== Problem details ==
Write out the lines of the entries below, starting with the line containing "order: Brassicales" and continuing through the last line of the entries, both ends included. Leave the pictures out of your answer.

(Data entries)

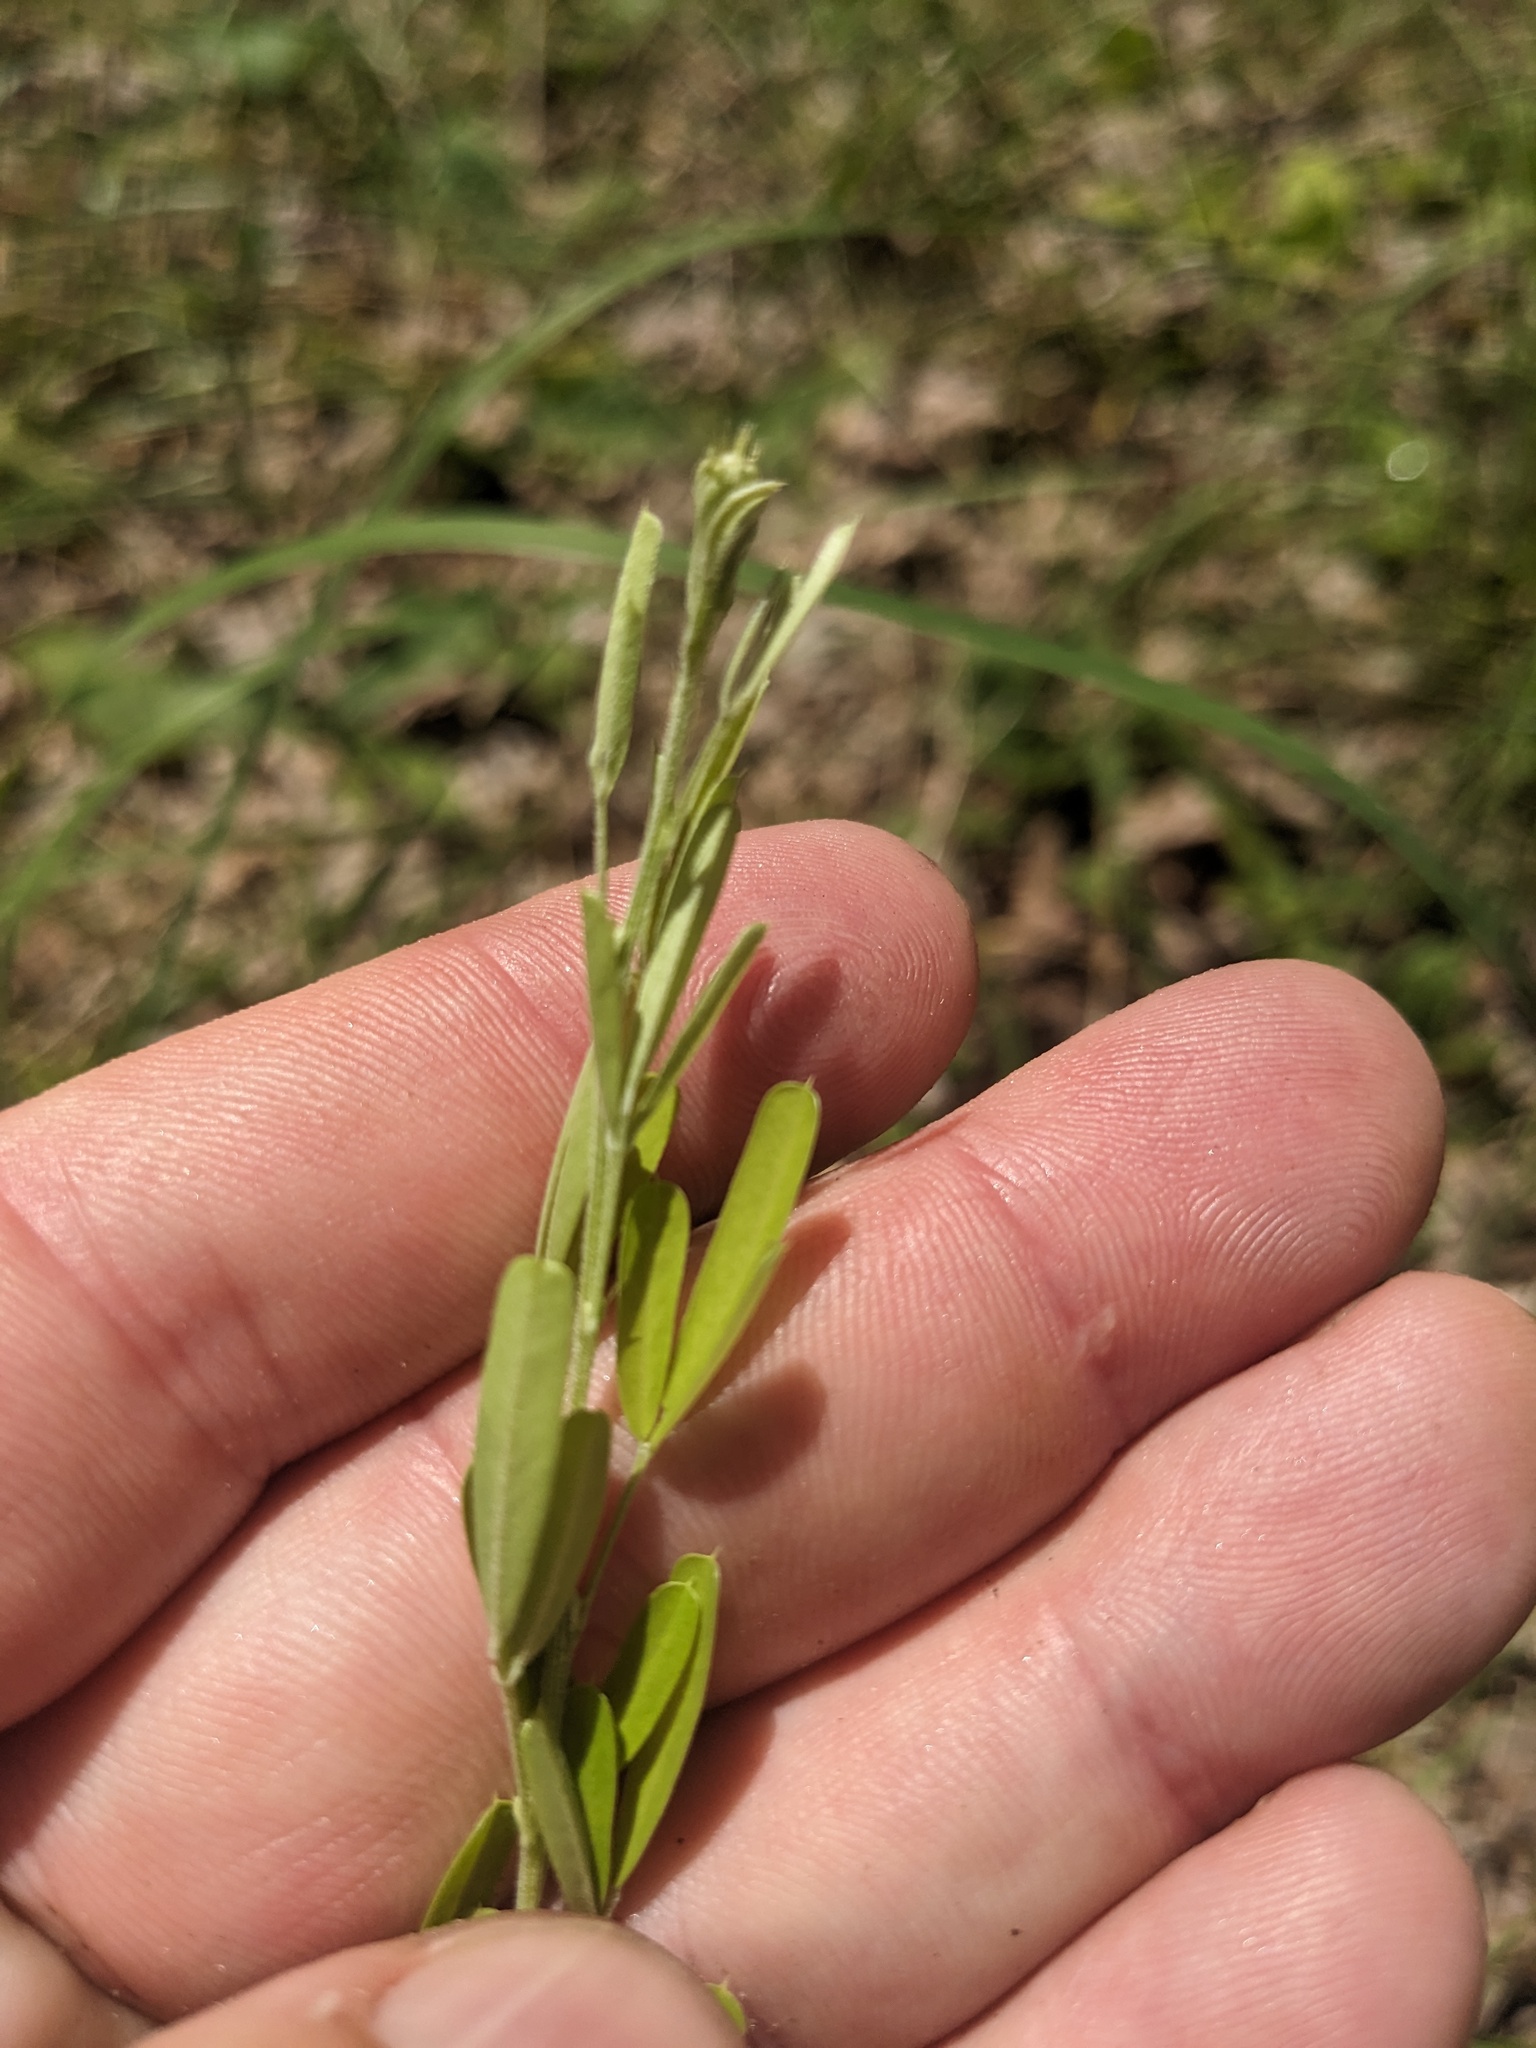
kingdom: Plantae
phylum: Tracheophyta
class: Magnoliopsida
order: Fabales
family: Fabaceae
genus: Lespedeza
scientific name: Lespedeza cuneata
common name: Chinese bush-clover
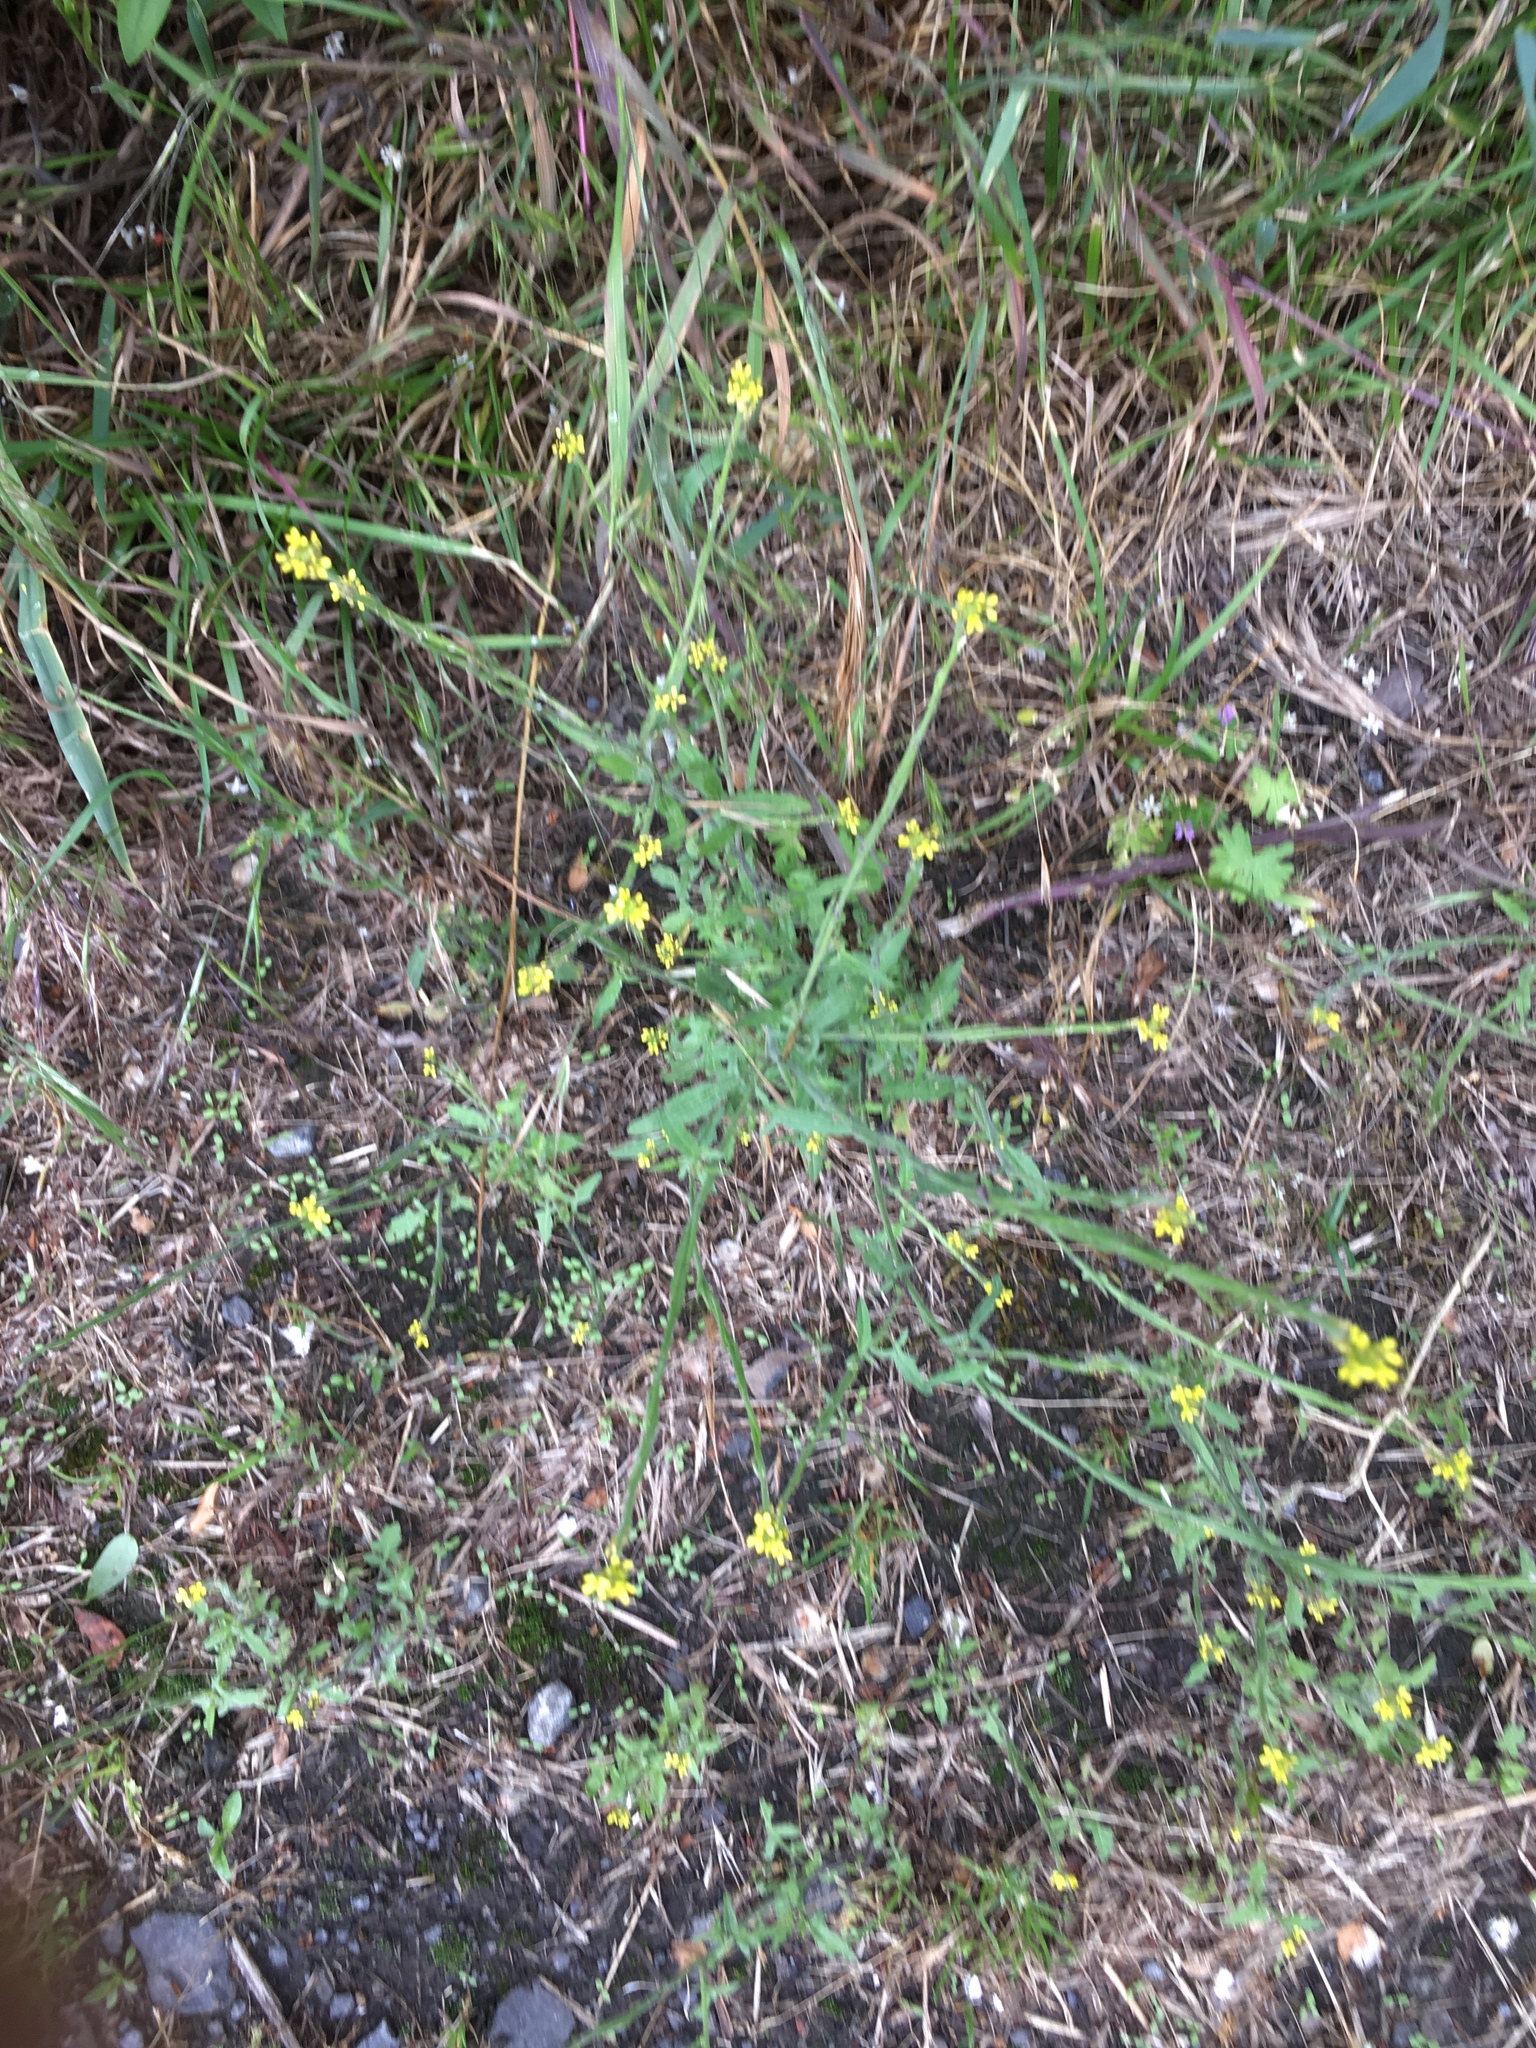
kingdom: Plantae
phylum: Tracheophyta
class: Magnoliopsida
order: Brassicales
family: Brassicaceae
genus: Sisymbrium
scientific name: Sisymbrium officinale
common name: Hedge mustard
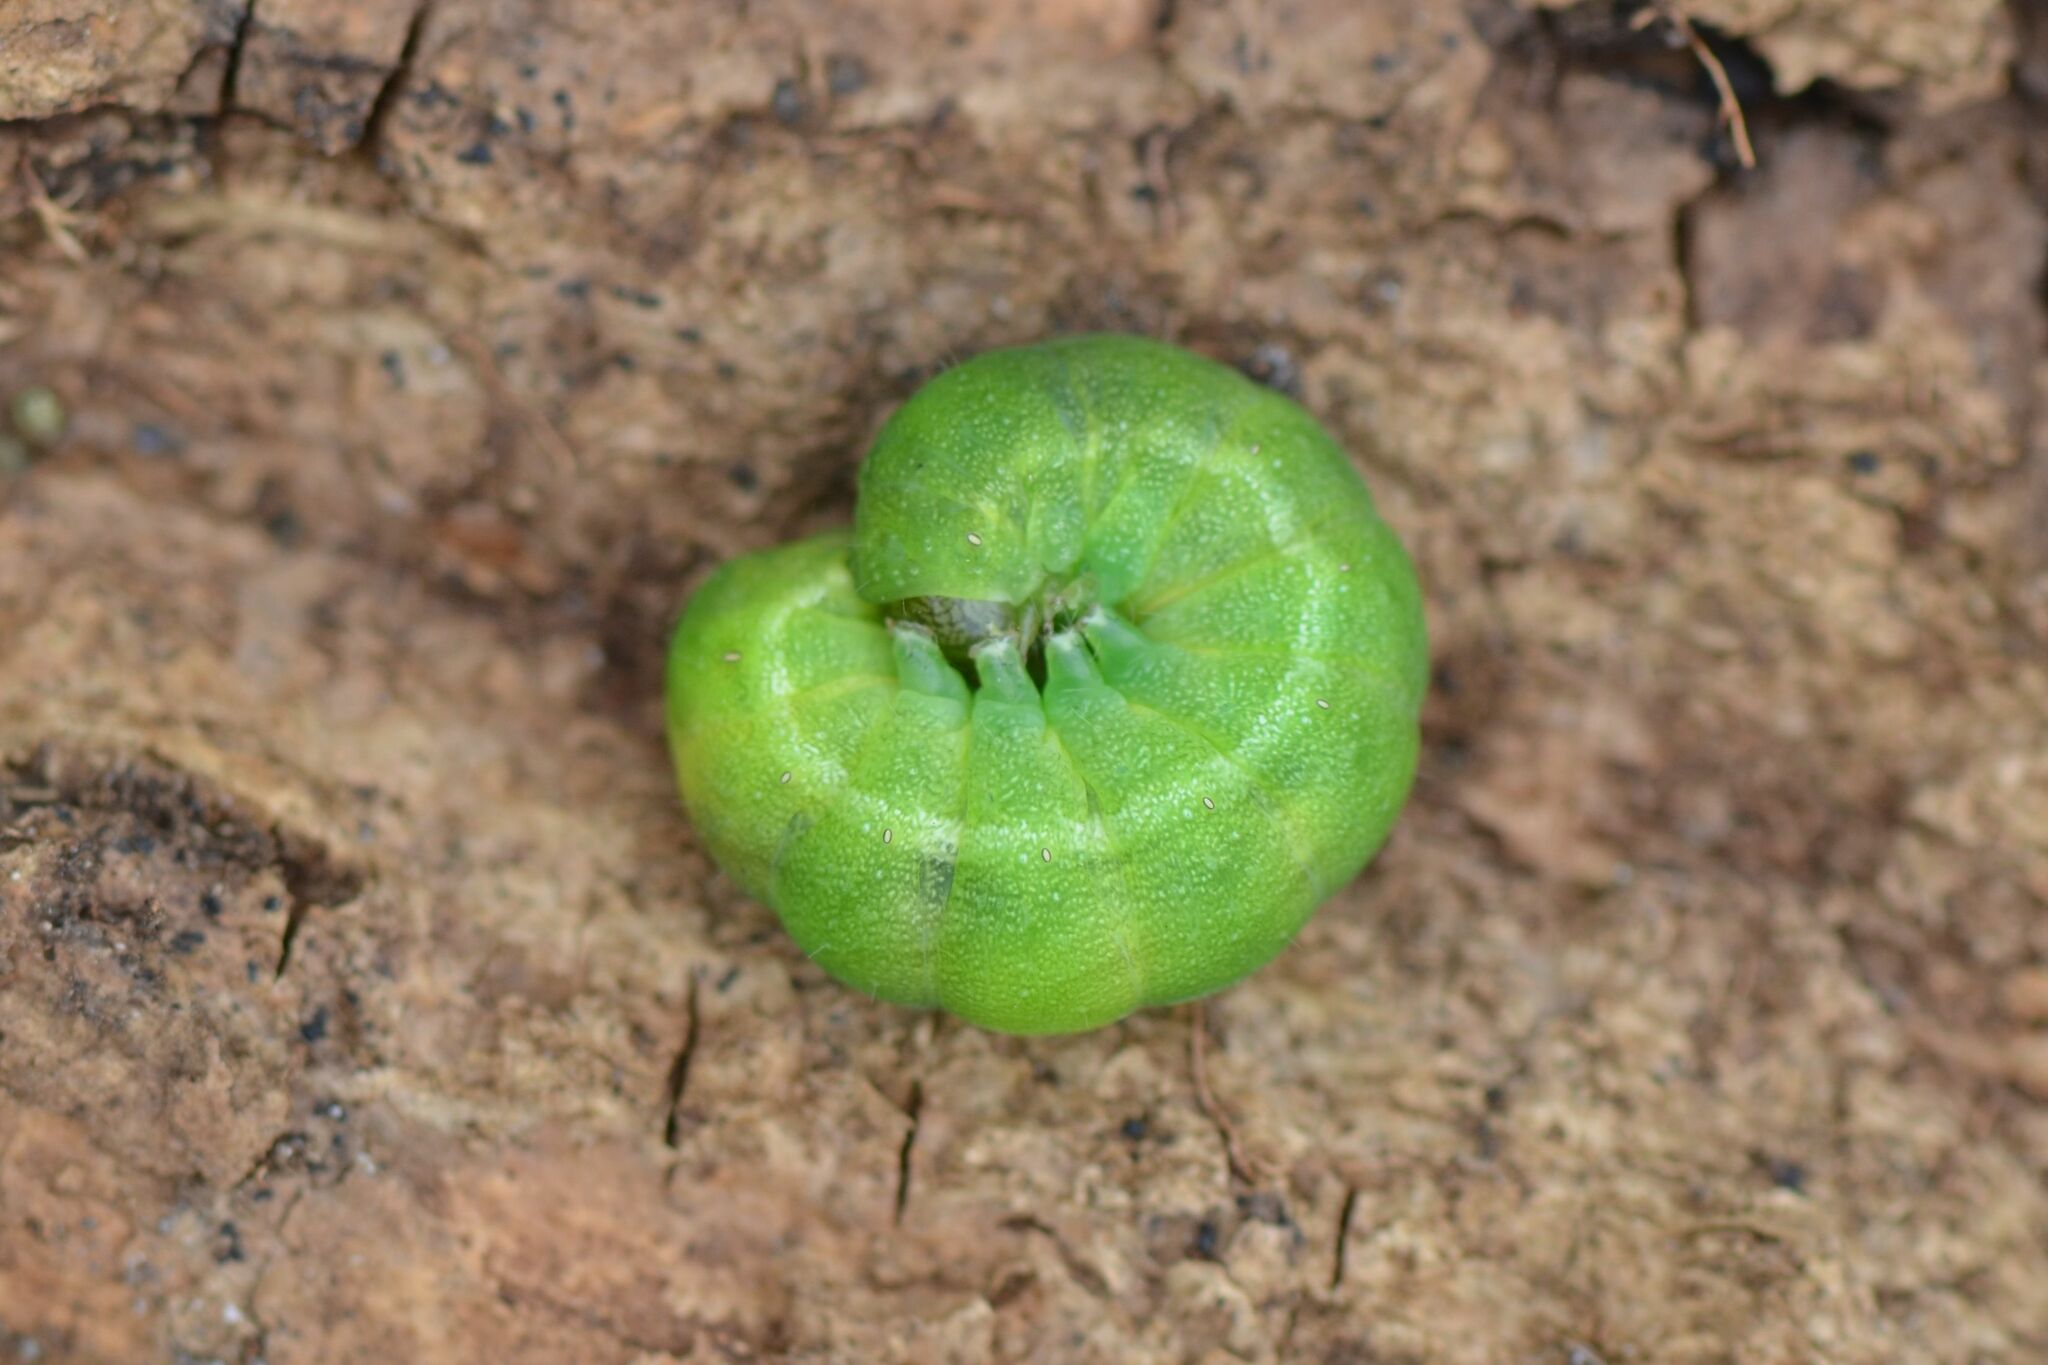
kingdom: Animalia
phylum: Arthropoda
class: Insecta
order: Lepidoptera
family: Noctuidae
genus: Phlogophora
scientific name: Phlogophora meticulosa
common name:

== Solution to the exercise ==
order: Brassicales
family: Brassicaceae
genus: Sisymbrium
scientific name: Sisymbrium officinale
common name: Hedge mustard
kingdom: Animalia
phylum: Arthropoda
class: Insecta
order: Lepidoptera
family: Noctuidae
genus: Phlogophora
scientific name: Phlogophora meticulosa
common name:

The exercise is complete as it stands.